Bulldog
Pour se moquer de lui, le fils du voisin l’appelait « Big balls » à cause de ses attributs un peu trop visibles qui ajoutaient à sa laideur, mais le nom que lui avait donné sa maîtresse était Julius, car elle lui trouvait un air impérial.
Depuis qu’elle possédait Julius, elle qui était timide, se sentait forte, comme protégée, comme nantie d’un statut qu’elle aurait été incapable toutefois de définir (voire dotée d’une certaine puissance.) Julius grâce à sa masse haletante, bruyante et bavante, tenait les autres à l’écart, surtout les enfants et les dragueurs, ce qui lui convenait parfaitement — mais à cause d’elle attirait en revanche parfois d’autres hommes, un peu lourds il est vrai, ou d’autres propriétaires de chiens qui ne pouvaient s’empêcher de vouloir s’enquérir des avantages et des inconvénients de cette race de chiens.
Julius faisait l’attraction (elle pensait qu’ils l’admiraient, mais en fait l’animal les effarait un peu et les commentaires qu’elle n’entendaient pas étaient toujours un peu goguenards), surtout lorsqu’elle sortait avec lui au marché.
En fait Julius était une extension, d’une certaine façon, d’elle-même. Oui, c’était cela : avec Julius, elle s’affichait en tant qu’elle-même. Elle n’arrivait pas bien à expliquer ce ressenti, mais Julius avait pris une importance considérable dans sa vie, et bien des choses découlaient de son existence, de sa présence. Parfois elle ne se souvenait plus complètement de sa vie d’avant Julius, comment c’était — et elle se faisait peur en se disant que Julius pourrait venir à disparaître.
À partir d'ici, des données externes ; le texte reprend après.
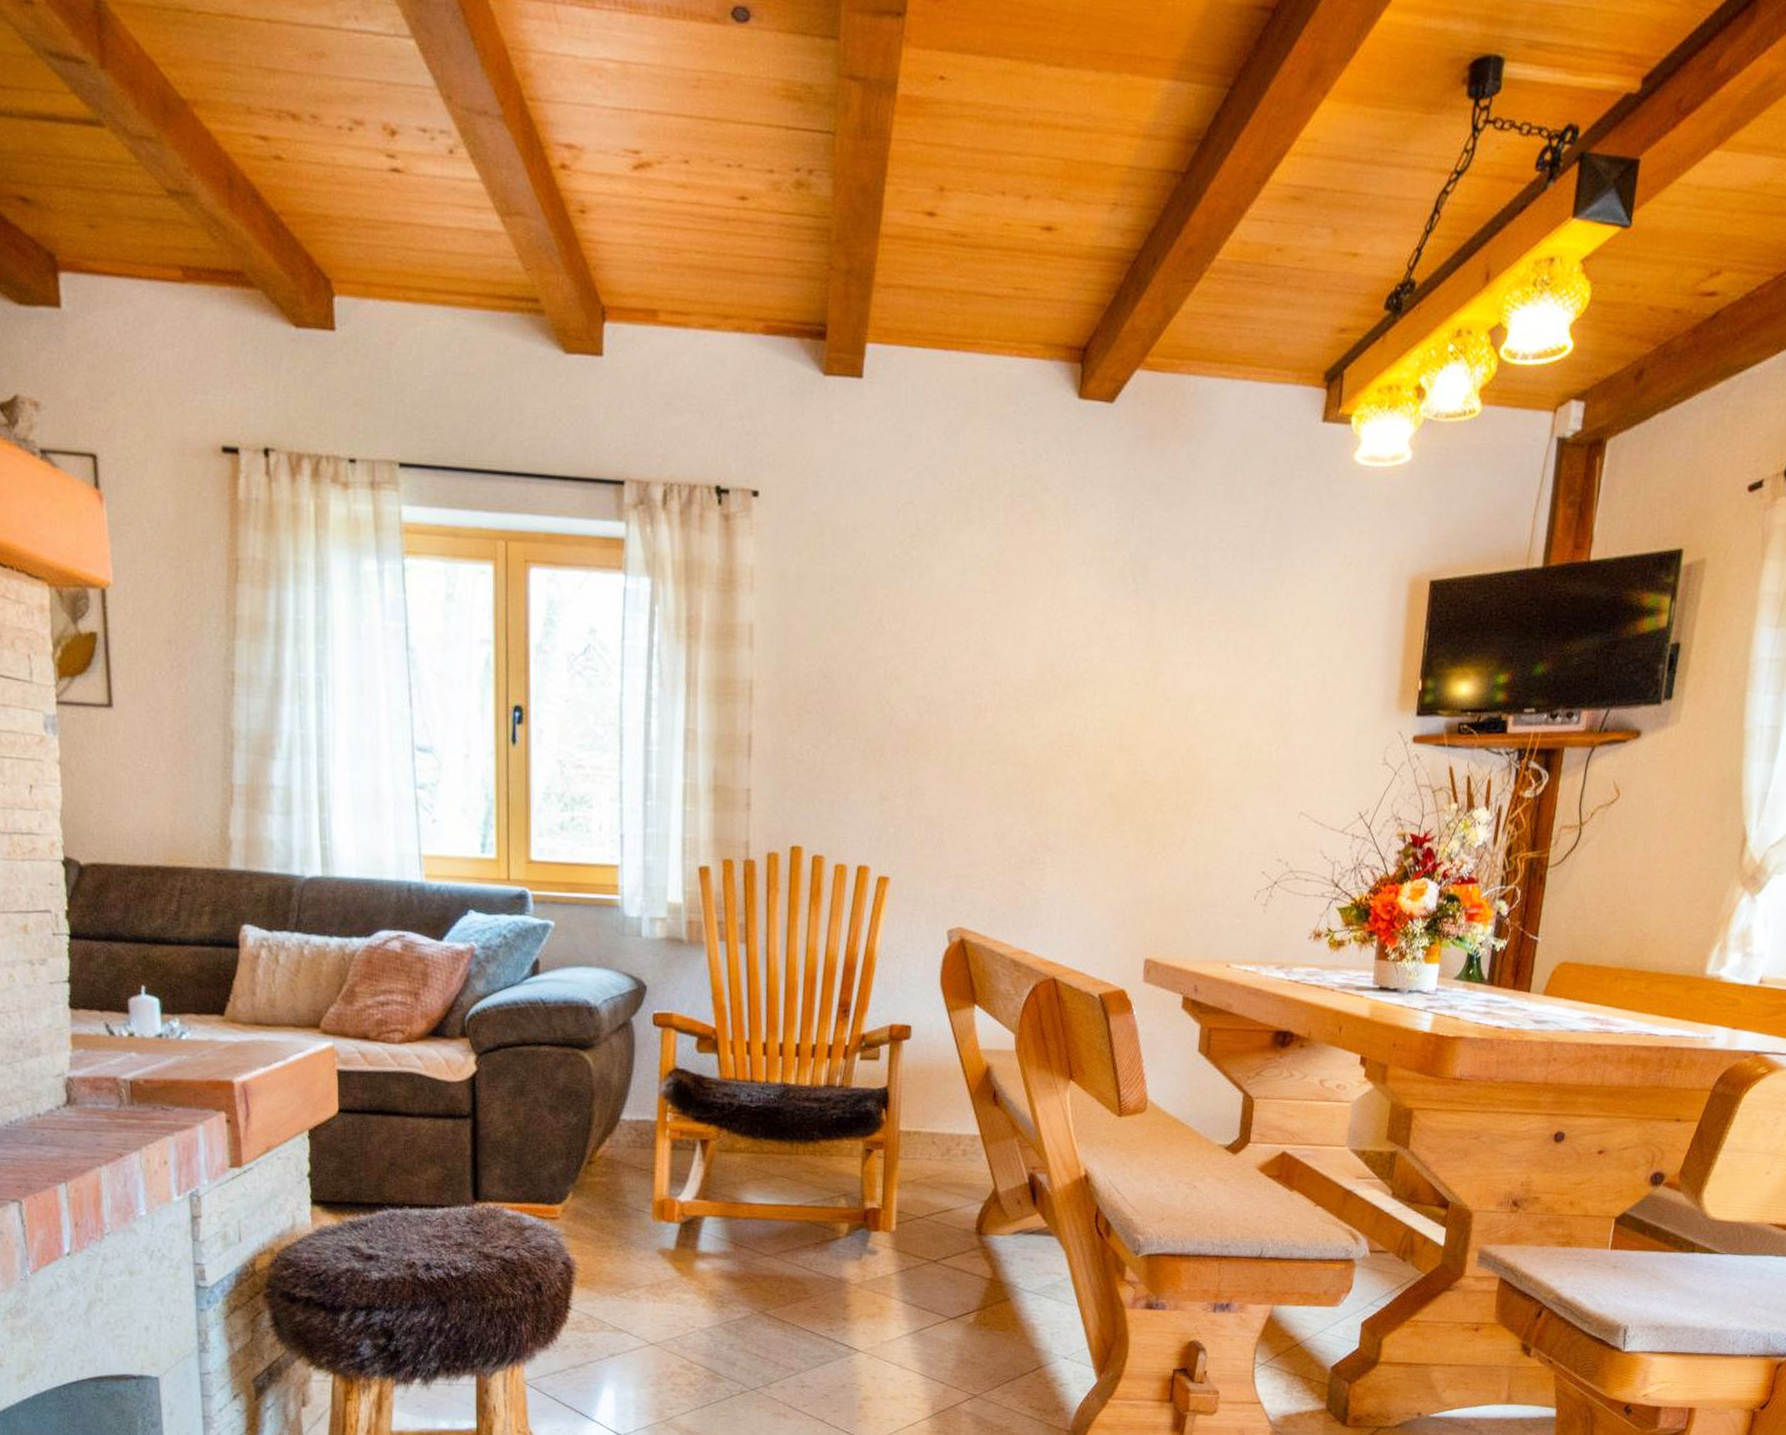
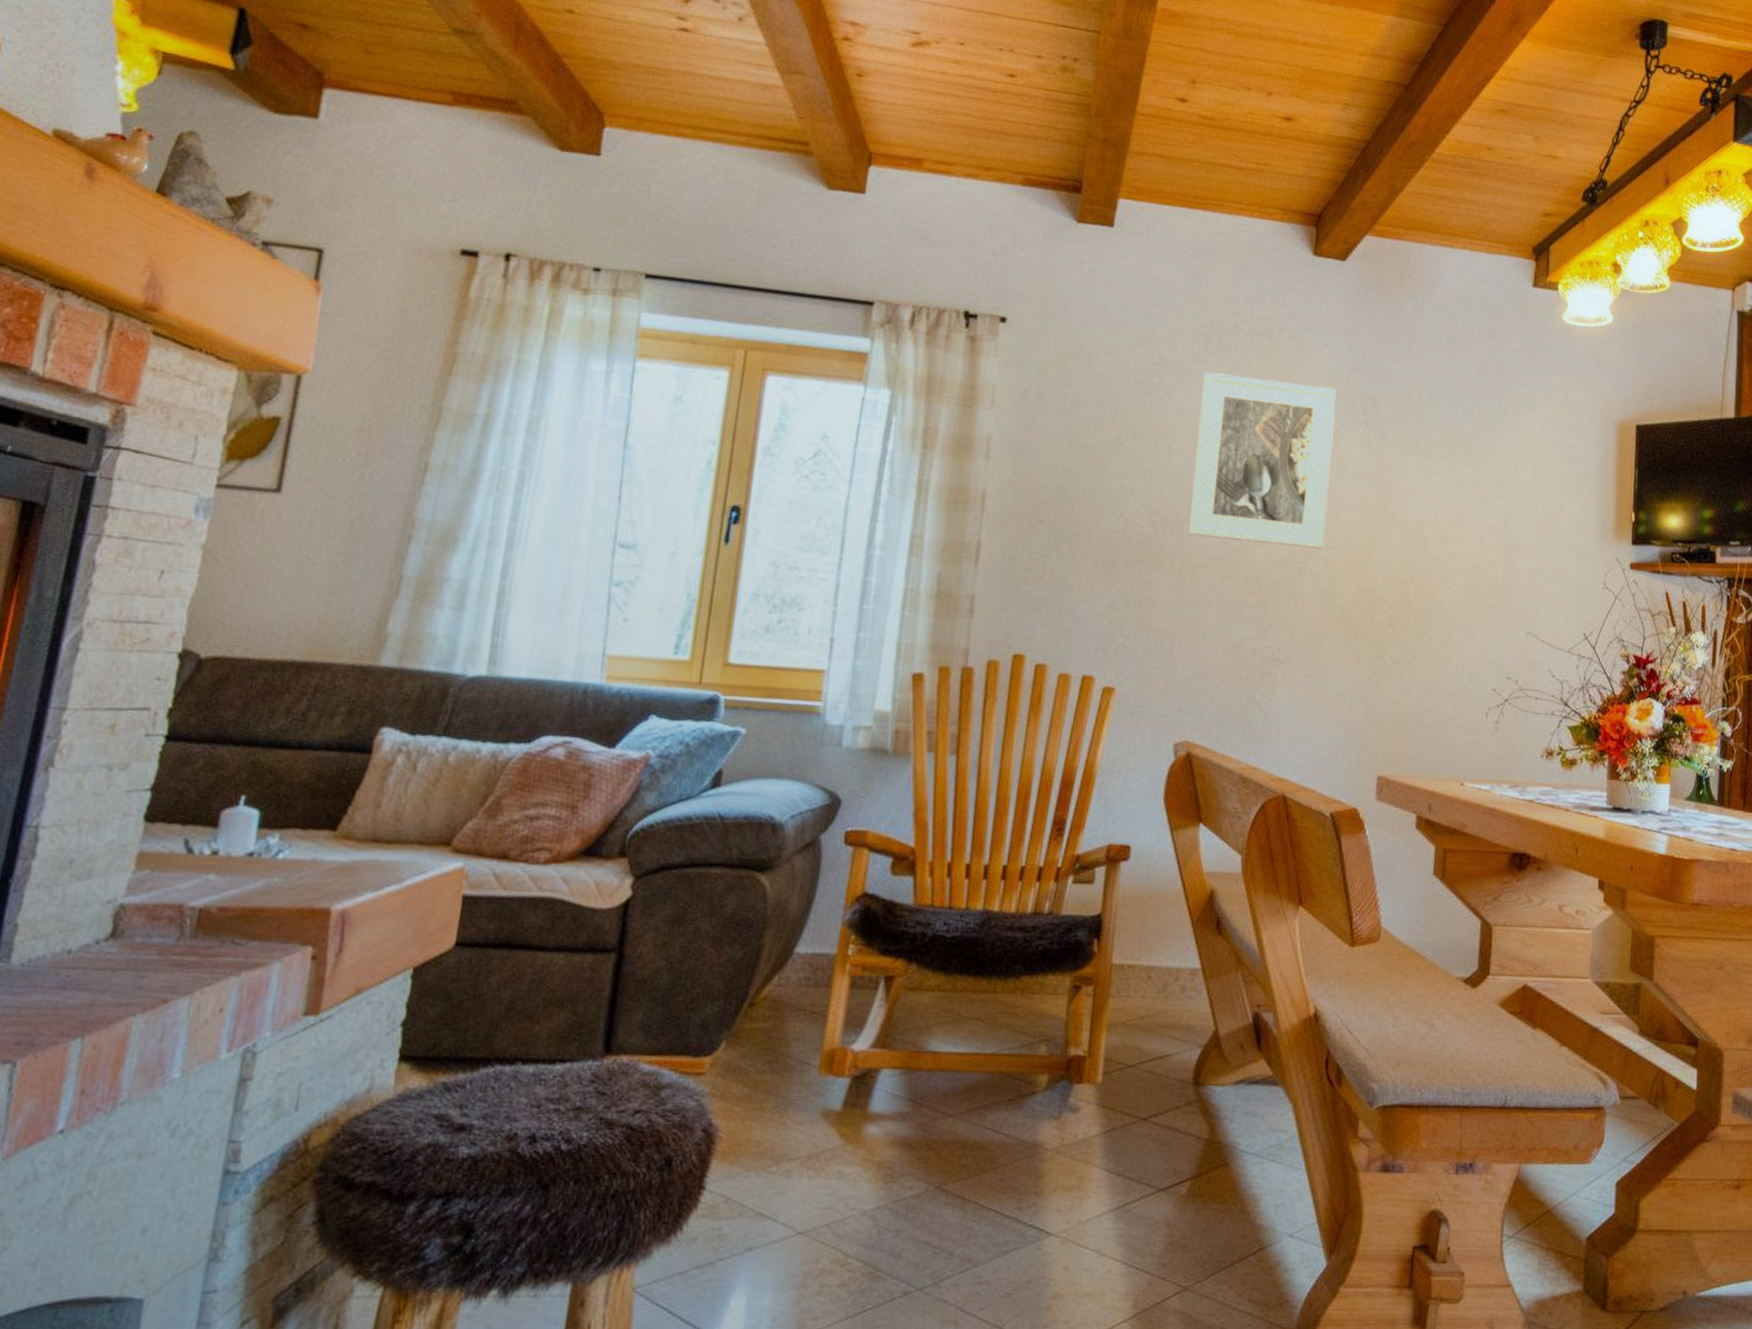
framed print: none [954,542,1104,731] -> present [1188,372,1337,549]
Il y avait juste un truc important qu’elle n’arrivait pas à résoudre : se décider à nettoyer le petit carré de pelouse devant sa petite terrasse de sa petite maisonnette HLM. Pelouse saccagée par Julius et jonchée de matières qui commençaient à sentir les jours de grosse chaleur. Mais comme c’était l’univers de Julius… pouvait-elle se permettre d’y changer quelque chose ? Quoiqu’il en soit, cela n’allait pas calmer l’antipathie que lui vouaient depuis toujours ses voisins. Cette hostilité qui l’avait d’ailleurs quelque part poussée à prendre Julius pour se rassurer et les tenir éloignés.
Souvent, elle regrettait que Julius ne puisse la conseiller dans cette situation. Car à vrai dire, c’était la seule ombre : il ne lui manquait plus que la parole.
C’était un cercle vicieux, en fait.
Mais heureusement, elle avait Julius.